◆ Task to carry out ◆
Copy each line containing "SIND" from the listing below.

◆ Data extract ◆
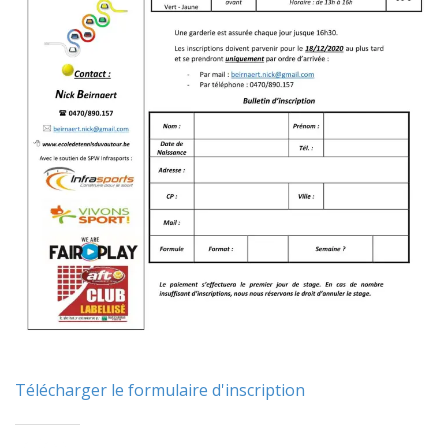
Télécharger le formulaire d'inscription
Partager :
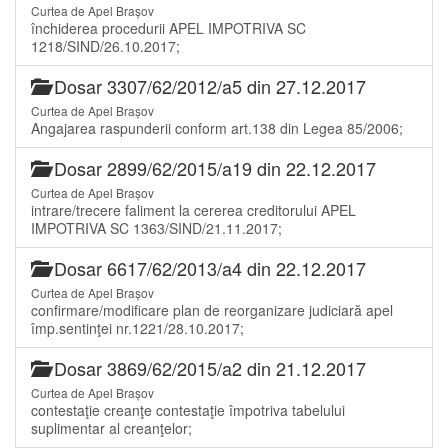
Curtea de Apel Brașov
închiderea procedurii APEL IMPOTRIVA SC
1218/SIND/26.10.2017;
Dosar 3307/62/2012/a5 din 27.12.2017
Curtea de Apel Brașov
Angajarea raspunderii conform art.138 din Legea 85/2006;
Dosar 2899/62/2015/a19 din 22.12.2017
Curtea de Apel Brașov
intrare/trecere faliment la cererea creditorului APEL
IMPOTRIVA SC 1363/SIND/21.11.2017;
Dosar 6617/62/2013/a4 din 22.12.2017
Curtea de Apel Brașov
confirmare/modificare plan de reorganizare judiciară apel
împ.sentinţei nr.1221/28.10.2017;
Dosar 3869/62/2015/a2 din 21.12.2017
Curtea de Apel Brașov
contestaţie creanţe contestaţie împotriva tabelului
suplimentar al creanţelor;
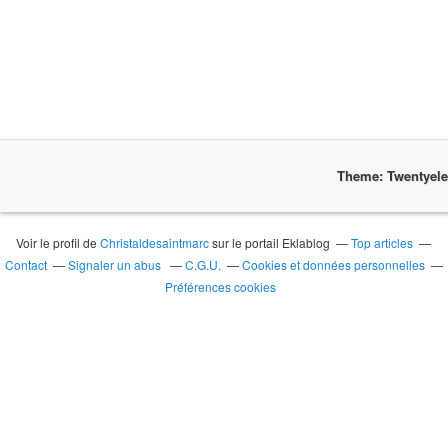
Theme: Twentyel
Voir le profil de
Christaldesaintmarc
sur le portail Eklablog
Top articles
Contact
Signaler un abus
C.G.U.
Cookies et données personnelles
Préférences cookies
---
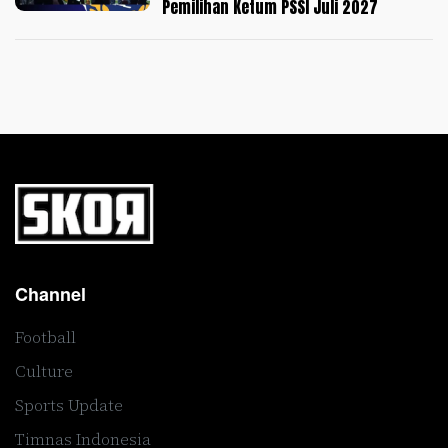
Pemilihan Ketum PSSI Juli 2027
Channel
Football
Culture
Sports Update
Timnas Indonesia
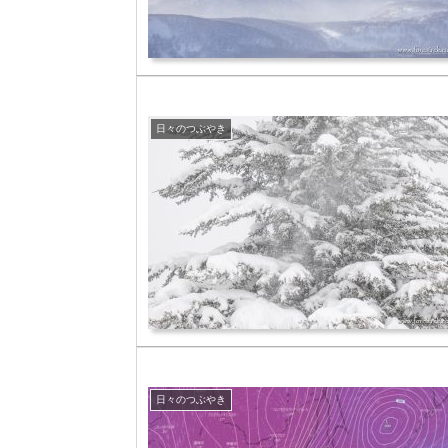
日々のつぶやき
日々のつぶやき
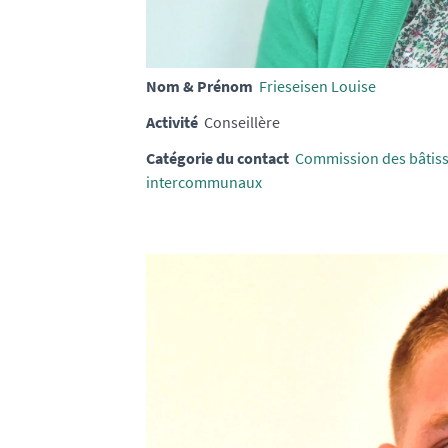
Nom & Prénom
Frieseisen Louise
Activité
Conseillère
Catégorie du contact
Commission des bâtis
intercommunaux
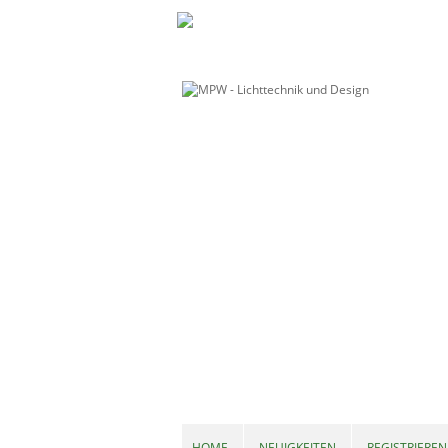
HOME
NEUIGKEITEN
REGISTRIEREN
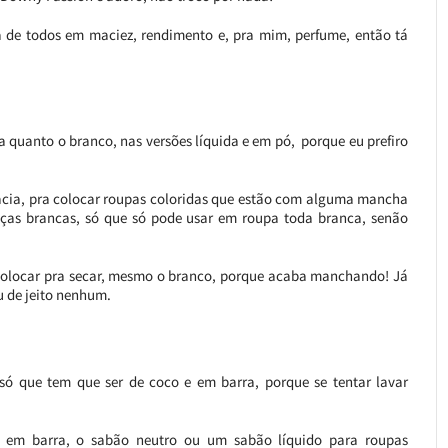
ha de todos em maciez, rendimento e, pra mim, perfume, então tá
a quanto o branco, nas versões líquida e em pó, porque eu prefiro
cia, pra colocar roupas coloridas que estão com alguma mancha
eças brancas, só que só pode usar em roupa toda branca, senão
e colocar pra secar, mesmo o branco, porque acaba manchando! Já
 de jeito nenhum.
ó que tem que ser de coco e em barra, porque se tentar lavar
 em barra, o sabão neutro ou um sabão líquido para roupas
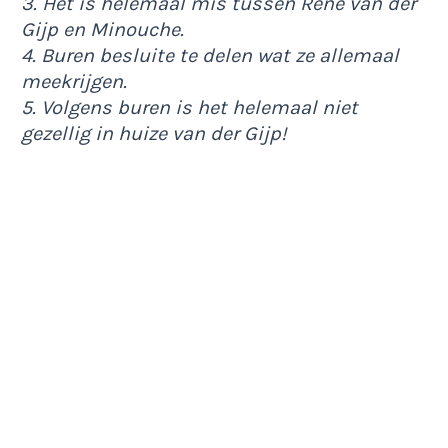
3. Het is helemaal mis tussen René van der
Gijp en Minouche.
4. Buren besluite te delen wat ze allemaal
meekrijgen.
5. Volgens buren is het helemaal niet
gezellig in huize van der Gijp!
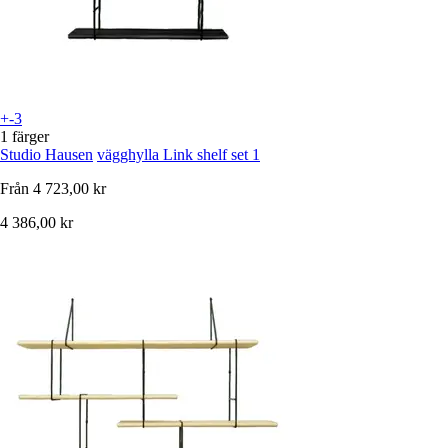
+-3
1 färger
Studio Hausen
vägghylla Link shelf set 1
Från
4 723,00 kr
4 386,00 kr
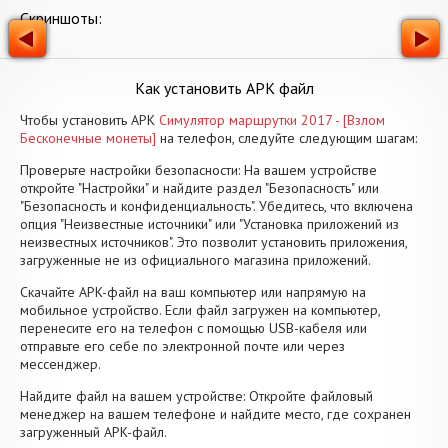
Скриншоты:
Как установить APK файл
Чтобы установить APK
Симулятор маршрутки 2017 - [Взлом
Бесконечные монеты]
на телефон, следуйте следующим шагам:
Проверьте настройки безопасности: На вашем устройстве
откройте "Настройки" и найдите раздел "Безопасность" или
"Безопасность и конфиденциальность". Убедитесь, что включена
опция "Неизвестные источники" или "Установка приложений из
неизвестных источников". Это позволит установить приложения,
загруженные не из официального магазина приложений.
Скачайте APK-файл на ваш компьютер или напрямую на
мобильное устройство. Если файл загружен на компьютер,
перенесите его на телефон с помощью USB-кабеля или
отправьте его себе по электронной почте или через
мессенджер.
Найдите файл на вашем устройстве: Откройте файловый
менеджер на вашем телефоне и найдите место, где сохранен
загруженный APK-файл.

◆ Result of the exercise ◆
1218/SIND/26.10.2017;
IMPOTRIVA SC 1363/SIND/21.11.2017;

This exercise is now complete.